En voulant imposer des tarifs douaniers de 25 %, Donald Trump pénalisera les consommateurs américains, estiment des exportateurs québécois. Alors qu’il faudra attendre pour voir si le président désigné met sa menace à exécution, certaines entreprises y voient même des occasions d’affaires.
L’imposition de tarifs douaniers sur les produits canadiens fera hausser les prix des produits de commodité aux États-Unis, lance d’emblée Frédéric Verreault, le directeur exécutif de Chantiers Chibougamau. «On vend des produits de nécessité aux Américains dans des marchés qu’ils ne peuvent pas combler eux-mêmes», dit-il, parlant de bois d’œuvre pour construire les maisons, mais aussi de pâte kraft qui entre dans la fabrication de papier de toilette.
L’industrie forestière canadienne doit déjà composer avec des tarifs douaniers de 14,54%, mais la perspective d’une taxe supplémentaire pourrait générer des opportunités à court terme, estime Jean-François Samray, le président-directeur général du Conseil de I’industrie forestière du Québec. «D’ici au 20 janvier 2025, il faut toutefois s’attendre à ce que les acheteurs augmentent leurs achats afin d’accroître leurs inventaires de bois payés moins cher».
Avec le marché de la construction qui est reparti à la hausse, il croit également que le prix des maisons risque d’augmenter si une telle taxe est imposée. «Ironiquement, c’est le consommateur américain qui paiera la facture», ajoute M. Samray, précisant que les États-Unis ne répondent qu’au deux tiers de leurs besoins pour le bois d’œuvre, le carton, les panneaux et tous les autres coproduits du bois.
Des occasions d’affaires?
De nouveaux tarifs douaniers nuiront à la majorité des entreprises, mais certains manufacturiers pourraient profiter d’occasions d’affaires. Loin de se réjouir à l’idée de tels tarifs, Frank Gilbert, le directeur général de Produits Gilbert, croit que son entreprise, qui produit notamment des raboteuses, pourrait vendre davantage de machines.
«Si les tarifs font en sorte que les Américains importent moins de bois du Canada, les industriels du sud des États-Unis voudront développer de nouveaux projets de scierie, ce qui pourrait avoir un impact positif pour nous», dit-il. Avec la dévaluation du dollar canadien, le coût des intrants, notamment l’acier et les servomoteurs, augmentera, ce qui causera de l’inflation. «On produit les planeurs les plus rapides au monde, alors on devrait s’en sortir», ajoute-t-il.
Taxer le panier d’épicerie?
Le président du Groupe Bleuets Sauvages du Québec, Jean-Pierre Senneville estime qu’il est prématuré pour faire des prévisions sur une future taxe qui pourrait être imposée à tous les produits canadiens. «C’est le consommateur américain qui va payer cette taxe-là», estime Jean-Pierre Senneville, le président du Groupe Bleuets Sauvages du Québec. Selon ce dernier Donald Trump met la barre haut en lançant les négociations avec une taxe de 25 %, mais des groupes de pression et différentes industries feront des représentations pour changer la donne.
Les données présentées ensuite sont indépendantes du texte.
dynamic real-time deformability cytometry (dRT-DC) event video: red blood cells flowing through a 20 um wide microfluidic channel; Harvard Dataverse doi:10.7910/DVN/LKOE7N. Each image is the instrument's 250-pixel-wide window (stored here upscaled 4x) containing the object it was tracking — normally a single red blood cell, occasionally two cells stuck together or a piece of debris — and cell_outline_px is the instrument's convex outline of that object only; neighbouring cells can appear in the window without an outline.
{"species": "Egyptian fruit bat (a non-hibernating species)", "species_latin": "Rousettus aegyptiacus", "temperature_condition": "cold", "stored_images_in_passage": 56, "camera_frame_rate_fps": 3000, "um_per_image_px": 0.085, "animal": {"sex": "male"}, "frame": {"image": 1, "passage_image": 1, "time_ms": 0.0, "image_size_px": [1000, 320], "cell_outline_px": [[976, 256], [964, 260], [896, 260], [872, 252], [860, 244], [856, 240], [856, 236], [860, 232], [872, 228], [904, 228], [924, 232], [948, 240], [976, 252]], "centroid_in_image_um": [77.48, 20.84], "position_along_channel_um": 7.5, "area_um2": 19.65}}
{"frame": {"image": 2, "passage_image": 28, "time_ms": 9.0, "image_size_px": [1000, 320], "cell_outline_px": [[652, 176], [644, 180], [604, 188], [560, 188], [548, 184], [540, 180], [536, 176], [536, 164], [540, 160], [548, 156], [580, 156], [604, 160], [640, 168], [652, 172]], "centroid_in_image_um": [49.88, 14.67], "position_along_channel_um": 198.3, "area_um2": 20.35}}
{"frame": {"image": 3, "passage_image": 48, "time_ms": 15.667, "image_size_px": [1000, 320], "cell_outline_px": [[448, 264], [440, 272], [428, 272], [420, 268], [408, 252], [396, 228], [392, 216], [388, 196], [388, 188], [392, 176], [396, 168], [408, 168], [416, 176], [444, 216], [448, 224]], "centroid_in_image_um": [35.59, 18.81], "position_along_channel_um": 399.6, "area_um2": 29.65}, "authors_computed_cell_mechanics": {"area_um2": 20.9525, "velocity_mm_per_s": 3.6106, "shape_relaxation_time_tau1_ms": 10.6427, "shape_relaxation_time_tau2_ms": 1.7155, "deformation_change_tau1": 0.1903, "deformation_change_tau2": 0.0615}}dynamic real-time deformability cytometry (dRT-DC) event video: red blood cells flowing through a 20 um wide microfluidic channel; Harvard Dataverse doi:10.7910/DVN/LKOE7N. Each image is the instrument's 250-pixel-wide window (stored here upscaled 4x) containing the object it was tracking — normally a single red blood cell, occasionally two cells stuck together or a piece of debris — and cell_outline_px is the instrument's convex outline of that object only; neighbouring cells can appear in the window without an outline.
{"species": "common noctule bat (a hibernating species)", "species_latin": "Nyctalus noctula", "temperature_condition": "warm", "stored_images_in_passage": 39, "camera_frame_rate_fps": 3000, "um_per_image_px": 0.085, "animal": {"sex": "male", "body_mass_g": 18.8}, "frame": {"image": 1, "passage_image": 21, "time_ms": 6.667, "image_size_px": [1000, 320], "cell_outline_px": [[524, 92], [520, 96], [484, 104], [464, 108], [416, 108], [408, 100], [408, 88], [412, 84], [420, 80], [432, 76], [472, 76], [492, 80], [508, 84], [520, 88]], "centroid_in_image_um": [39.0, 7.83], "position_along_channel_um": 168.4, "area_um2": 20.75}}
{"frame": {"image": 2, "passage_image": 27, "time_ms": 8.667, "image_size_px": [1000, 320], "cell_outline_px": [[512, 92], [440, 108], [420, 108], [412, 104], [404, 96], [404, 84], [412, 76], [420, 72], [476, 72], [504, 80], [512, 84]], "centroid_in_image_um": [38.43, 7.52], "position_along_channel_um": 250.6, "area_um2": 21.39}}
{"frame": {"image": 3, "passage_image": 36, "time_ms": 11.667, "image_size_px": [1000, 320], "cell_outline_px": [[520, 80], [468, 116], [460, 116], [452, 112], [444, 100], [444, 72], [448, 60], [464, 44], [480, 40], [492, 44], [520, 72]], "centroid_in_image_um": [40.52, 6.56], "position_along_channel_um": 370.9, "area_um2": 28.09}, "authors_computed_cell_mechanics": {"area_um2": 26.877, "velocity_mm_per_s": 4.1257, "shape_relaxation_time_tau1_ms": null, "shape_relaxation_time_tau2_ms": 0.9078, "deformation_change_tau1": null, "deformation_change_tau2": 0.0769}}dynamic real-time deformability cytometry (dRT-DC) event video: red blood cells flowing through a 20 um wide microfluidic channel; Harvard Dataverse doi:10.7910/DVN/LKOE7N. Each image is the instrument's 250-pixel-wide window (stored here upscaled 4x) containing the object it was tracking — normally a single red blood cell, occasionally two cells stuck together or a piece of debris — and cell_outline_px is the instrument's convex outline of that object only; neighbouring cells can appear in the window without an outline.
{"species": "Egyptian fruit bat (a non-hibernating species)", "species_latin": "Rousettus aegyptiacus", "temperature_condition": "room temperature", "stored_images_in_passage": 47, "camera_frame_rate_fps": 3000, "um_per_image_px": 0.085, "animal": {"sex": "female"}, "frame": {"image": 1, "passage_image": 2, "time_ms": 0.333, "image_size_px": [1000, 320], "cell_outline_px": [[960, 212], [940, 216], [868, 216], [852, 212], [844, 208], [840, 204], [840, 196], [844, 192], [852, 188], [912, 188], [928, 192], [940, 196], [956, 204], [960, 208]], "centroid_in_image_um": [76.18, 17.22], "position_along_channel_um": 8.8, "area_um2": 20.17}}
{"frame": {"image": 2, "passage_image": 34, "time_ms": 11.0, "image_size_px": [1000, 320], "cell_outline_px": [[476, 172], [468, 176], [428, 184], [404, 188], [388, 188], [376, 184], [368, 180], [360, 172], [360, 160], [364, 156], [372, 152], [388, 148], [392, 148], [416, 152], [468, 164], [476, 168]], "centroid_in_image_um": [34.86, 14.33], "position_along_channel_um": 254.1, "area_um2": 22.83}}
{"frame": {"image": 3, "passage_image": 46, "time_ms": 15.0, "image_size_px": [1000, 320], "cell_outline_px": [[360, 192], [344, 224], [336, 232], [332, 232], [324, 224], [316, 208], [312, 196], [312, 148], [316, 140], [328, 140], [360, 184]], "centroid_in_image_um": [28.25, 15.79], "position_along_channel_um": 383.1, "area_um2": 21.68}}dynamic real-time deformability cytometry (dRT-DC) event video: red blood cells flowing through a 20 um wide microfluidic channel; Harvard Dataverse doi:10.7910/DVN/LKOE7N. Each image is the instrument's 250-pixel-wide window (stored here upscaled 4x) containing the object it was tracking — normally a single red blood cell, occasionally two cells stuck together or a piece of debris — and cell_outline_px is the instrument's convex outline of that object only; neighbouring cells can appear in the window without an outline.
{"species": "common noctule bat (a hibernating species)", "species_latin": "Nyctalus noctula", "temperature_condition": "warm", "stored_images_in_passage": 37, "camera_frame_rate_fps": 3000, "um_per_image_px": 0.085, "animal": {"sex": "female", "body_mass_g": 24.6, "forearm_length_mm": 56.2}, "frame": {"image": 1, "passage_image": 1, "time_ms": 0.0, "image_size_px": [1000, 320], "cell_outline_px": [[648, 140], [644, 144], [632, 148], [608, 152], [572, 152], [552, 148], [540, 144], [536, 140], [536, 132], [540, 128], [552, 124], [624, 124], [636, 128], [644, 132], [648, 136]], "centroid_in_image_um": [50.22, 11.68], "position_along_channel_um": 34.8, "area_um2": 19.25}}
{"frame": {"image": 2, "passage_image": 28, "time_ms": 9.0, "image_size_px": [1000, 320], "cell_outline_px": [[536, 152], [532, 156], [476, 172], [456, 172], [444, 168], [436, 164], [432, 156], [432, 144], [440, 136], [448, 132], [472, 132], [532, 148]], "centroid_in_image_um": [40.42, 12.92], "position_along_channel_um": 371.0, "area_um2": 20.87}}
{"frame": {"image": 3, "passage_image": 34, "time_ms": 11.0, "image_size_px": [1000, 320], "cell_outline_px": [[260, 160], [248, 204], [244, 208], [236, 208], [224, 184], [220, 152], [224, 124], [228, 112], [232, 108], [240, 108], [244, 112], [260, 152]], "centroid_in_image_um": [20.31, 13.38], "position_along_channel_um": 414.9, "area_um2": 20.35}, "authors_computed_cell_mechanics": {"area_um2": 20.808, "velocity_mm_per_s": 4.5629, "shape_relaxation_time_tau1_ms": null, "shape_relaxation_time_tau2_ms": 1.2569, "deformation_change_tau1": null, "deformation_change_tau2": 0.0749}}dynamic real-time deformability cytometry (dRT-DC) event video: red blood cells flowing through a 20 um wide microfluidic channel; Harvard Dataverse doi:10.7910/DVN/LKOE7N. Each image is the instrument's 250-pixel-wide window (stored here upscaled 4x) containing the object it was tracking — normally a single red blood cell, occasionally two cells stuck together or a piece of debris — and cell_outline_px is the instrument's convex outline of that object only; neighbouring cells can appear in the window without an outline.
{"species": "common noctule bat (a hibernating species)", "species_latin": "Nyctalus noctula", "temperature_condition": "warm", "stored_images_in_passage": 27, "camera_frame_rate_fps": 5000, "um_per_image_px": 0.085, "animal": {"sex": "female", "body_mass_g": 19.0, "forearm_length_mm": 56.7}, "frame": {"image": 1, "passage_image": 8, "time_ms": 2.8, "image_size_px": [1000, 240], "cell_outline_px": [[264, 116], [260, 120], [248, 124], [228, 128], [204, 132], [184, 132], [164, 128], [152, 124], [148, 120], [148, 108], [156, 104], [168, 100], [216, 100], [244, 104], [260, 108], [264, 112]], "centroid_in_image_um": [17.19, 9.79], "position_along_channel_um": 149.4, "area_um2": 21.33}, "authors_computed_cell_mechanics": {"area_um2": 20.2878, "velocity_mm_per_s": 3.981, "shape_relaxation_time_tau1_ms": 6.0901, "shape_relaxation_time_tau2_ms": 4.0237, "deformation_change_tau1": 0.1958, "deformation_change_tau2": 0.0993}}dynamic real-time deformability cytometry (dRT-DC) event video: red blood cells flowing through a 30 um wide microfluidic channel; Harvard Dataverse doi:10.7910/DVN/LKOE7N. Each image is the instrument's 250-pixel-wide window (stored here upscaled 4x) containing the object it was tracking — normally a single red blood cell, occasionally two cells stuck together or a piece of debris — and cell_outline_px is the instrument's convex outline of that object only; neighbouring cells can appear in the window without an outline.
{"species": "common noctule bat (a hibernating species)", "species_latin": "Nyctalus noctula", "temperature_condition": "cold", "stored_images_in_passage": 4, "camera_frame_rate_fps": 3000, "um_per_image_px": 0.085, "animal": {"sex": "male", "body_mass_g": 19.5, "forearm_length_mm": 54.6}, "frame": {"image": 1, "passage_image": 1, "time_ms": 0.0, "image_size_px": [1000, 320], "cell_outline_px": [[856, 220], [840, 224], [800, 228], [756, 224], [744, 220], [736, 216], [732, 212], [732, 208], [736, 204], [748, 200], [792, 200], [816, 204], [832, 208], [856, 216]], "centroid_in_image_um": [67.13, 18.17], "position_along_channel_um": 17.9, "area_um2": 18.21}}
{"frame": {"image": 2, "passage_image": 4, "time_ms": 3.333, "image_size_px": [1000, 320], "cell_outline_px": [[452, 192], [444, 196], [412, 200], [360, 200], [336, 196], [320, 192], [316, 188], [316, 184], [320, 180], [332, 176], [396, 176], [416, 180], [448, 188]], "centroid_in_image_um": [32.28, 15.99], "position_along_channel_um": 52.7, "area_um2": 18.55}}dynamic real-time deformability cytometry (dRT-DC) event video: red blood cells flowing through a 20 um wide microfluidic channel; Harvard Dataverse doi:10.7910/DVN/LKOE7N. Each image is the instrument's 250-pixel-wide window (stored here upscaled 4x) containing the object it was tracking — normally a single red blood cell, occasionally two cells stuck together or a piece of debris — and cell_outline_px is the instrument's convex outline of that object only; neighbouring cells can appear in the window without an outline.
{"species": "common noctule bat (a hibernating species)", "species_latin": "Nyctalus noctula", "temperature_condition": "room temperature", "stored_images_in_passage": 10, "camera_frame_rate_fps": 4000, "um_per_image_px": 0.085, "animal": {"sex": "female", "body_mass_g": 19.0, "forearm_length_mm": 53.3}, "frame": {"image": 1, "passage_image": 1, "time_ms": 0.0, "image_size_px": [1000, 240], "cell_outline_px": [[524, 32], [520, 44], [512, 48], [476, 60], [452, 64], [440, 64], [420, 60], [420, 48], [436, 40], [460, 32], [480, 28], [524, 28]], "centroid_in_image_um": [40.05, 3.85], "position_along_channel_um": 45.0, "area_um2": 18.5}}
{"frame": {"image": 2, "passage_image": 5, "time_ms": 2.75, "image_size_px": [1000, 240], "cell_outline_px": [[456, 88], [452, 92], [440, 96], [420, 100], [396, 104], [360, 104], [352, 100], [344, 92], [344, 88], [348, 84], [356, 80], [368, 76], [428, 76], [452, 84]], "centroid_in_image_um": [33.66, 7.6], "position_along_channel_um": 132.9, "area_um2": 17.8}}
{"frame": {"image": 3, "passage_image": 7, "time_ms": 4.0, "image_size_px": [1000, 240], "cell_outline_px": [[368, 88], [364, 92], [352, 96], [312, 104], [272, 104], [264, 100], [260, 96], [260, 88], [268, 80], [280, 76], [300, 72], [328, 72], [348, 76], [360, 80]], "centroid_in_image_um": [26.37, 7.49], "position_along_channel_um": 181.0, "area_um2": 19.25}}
Selon le Département américain de l’agriculture, 60 % des fruits et 38 % des légumes sont importés aux États-Unis. En imposant une taxe de 25 % sur tous les produits en provenance du Canada et du Mexique, ce sont les consommateurs qui devront payer plus cher pour leur nourriture. (En 2022, le Canada a fourni 2 % des fruits et 20 % des légumes importés aux États-Unis. Le Mexique a fourni 51 % des légumes et 69 % des fruits.)
Lors de son premier mandat, Trump a tenté d’imposer une taxe sur le bleuet cultivé et sauvage, rappelle Jean-Pierre Senneville. «On avait réussi à juguler cette taxe-là en faisant des représentations et on devra le faire à nouveau, en misant sur les attributs santé et biologique de notre produit», dit-il. Si une taxe est imposée, les impacts seront importants, car les États-Unis représentent près de 50 % des exportations de son Groupe.
Ce sont les grandes firmes juridiques américaines qui seront les grands gagnants, croit Jean-Pierre Senneville, car les exportateurs et les consommateurs seront perdants. «La constante dans ces négociations-là, ce sont les coûts reliés à la défense de nos intérêts là. On ne s’en sortira pas.»